The endless droning

:: lisp, doomed

Someone asked about better Lisp IDEs on reddit. Such things would obviously be desirable. But the comments are entirely full the usual sad endless droning from people who need there always to be something preventing them from doing what they pretend to want to do, and are happy to invent such barriers where none really exist. comp.lang.lisp lives on in spirit if not in fact.

[The rest of this article is a lot ruder than the above and I’ve intentionally censored it from the various feeds. See also corrections and clarifications.]

First of all it is nice to see people dismissing LispWorks because it’s ‘too expensive’. LW actually has an IDE and it actually does provide an editor which (while an Emacs inside) can pretend to be a native mac or windows editor. And it’s portable: you can develop on Windows and then build and deploy on Linux and that just works, and has done for at least two decades. But it’s ‘too expensive’: a new license for LW might cost the equivalent of a few days of employing a programmer, and the support on that license (which gets you upgrades for ever) might be a day or so. If that’s ‘too expensive’ then your costing is so fucked you might as well give up now and become a beggar. (The announcement of the Haskell IDE which triggered the post is for a commercial one, by the way, so let’s not have any ‘oh, but it’s not ideologically pure’ noise, thanks.)

And then we get the endless ‘things were better on ⟨ancient technology of your choice⟩’. Here’s the thing: I used both Symbolics and Interlisp-D based systems, extensively. They weren’t better than the LW IDE. They had one or two neat features that the LW IDE doesn’t because it’s hard to do on modern hardware, but they were not better. In the case of Interlisp-D systems it took a couple of weeks of practice before you could even use the thing for more than ten minutes without spending most of the time wondering what some front panel code meant (it always meant ‘I have crashed for reasons I cannot explain and you have lost your work and must now reload the sysout and that will take half an hour’) and how to restart it. That was … harder than learning Emacs. Those ancient systems might have been better than Emacs/SLIME … but they might not, I am not sure. But always, always there is the endless mindless droning from people mourning some distant lost golden age: well, I was there and that golden age never existed.

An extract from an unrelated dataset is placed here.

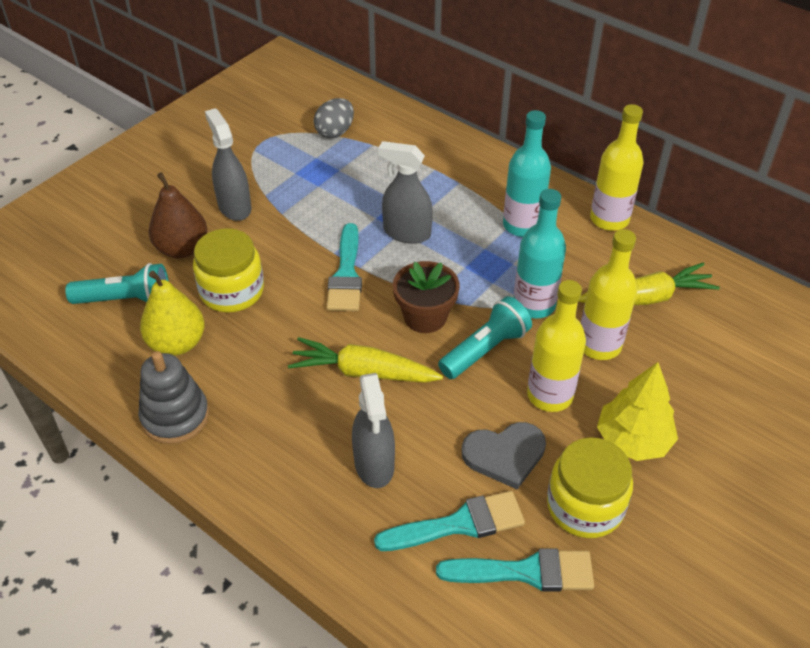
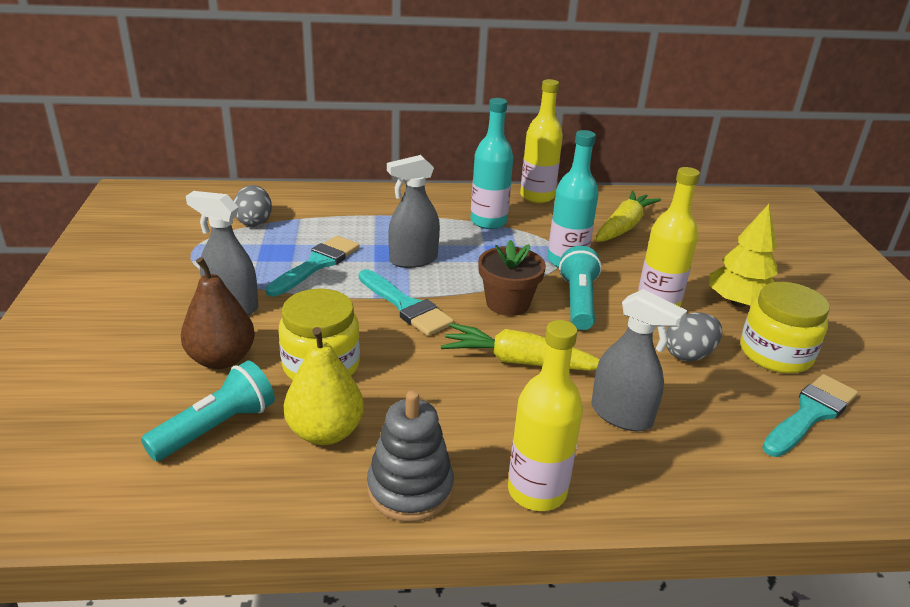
camera: 45 degrees left, 15 degrees down
yellow carrot [288,337,443,383] -> yellow carrot turned 45 degrees clockwise [441,323,600,371]
turquoise brush [374,491,525,551] -> turquoise brush moved to [265,236,360,297]
grey heart [462,422,546,489] -> grey egg [666,313,722,362]
yellow bottle [581,229,637,360] -> yellow bottle moved to [508,320,583,511]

And then there’s the ‘but the new programmers find Emacs hard’. Seriously? Because people starting to learn Lisp are learning a language whose key idea is that it is a programming language in which you write programming languages. Lisp makes doing far more possible than other languages, but nothing is ever going to make it easy because designing programming languages turns out to be hard. Lisp is a language all of whose interesting features are intellectually difficult ideas. If you are put off Lisp by having to learn some different keys to press, give up now and learn Python or some other intellectually undemanding language instead, because Emacs is not remotely the hardest thing you are going to have do deal with. This is like people doing maths degrees complaining about the squiggly Greek characters: if that’s putting you off maths, don’t do maths. OK, ζ and ξ are kind of fiddly to write, but understanding what a Banach space is actually is hard. And, by the way, at some point you are going to have to learn LaTeX, and if you think Emacs is hard, you have a whole other think coming.

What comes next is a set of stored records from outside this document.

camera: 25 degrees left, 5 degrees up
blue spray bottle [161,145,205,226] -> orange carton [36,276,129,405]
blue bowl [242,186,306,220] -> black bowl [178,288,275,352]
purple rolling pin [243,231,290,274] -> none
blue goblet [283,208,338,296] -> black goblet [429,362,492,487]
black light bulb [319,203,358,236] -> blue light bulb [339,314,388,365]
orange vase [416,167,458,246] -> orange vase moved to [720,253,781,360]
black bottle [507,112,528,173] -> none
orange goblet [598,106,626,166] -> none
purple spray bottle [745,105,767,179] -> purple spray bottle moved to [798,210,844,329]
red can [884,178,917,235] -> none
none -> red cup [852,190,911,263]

Oh, and by the way, I’ve worked somewhere where large numbers of people from non-programming backgrounds wrote vast masses of Python. How did they do it? They used Emacs: some of them probably used vi or vim. But they were actual scientists so they know what hard things are, and knew that learning Emacs was not one of those things.

And finally, there’s a long diatribe from someone listing all the steps they had to go through to get a CL IDE set up on a machine. This same person claims to have run teams of Lisp programmers. Well, there’s this idea called programming: if you have a long laborious set of tasks to do more than once you write a program to do that for you. And yes, I have done just that.


All of these people want to lose: they need there always to be something in the way that prevents them getting whatever it is they pretend to want to do done. If such a barrier is removed they will build a new one: I know this because I have done just that and watched them build their new barrier so they could avoid actually doing anything and keep complaining. These barriers do not exist: if you want a cross-platform IDE for Lisp that IDE exists. If you don’t want to use a commercial product, Emacs and SLIME/SLY are free, and fine. And yes there is a learning curve which is somewhat steep, but intellectually difficult things have steep learning curves: if you’re going to become a productive mathematician you are going to go through four years of very steep learning curve indeed, and if you’re going to become a productive Lisp programmer you’re going to go through a learning curve perhaps a tenth or less as hard as that, of which Emacs is one tiny part. If you’re not up to that, don’t write Lisp.

And if what you enjoy doing is whining in public about how things are always in your way then fuck off.